Below is some data. Retype exactly the lines starting at the one with "mug: present [390,611,462,671]" and ending at the one with "pillow: present [624,364,738,412]".

Collected data:

▬▬▬

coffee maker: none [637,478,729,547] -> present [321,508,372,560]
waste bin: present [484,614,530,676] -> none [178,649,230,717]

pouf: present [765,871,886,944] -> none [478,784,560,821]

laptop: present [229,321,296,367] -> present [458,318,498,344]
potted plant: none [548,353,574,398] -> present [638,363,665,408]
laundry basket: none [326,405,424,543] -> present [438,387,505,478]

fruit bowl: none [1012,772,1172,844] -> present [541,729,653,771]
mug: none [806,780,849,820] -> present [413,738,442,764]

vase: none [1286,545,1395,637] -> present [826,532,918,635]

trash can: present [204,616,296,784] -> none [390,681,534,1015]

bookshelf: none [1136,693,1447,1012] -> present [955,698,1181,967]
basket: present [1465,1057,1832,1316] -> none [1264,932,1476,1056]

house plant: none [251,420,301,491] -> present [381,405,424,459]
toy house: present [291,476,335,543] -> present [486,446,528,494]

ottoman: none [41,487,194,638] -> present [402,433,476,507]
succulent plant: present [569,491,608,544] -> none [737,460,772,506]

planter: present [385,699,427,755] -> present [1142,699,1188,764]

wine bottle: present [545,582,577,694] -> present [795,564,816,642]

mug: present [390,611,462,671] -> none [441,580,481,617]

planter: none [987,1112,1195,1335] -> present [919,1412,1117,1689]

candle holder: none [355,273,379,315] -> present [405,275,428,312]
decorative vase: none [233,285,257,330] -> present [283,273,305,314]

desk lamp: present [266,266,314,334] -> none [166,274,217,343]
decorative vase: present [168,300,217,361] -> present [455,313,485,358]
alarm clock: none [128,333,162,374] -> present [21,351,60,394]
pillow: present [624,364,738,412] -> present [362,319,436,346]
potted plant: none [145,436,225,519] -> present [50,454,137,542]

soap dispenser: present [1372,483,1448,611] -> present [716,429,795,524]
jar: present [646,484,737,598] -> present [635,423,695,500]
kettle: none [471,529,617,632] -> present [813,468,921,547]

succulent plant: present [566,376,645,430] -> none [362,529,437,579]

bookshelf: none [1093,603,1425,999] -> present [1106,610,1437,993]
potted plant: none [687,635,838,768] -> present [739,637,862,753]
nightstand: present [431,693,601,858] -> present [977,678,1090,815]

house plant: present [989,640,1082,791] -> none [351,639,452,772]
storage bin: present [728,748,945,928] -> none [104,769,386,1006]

▬▬▬

▶ [Response to the exercise]:
mug: present [390,611,462,671] -> none [441,580,481,617]

planter: none [987,1112,1195,1335] -> present [919,1412,1117,1689]

candle holder: none [355,273,379,315] -> present [405,275,428,312]
decorative vase: none [233,285,257,330] -> present [283,273,305,314]

desk lamp: present [266,266,314,334] -> none [166,274,217,343]
decorative vase: present [168,300,217,361] -> present [455,313,485,358]
alarm clock: none [128,333,162,374] -> present [21,351,60,394]
pillow: present [624,364,738,412] -> present [362,319,436,346]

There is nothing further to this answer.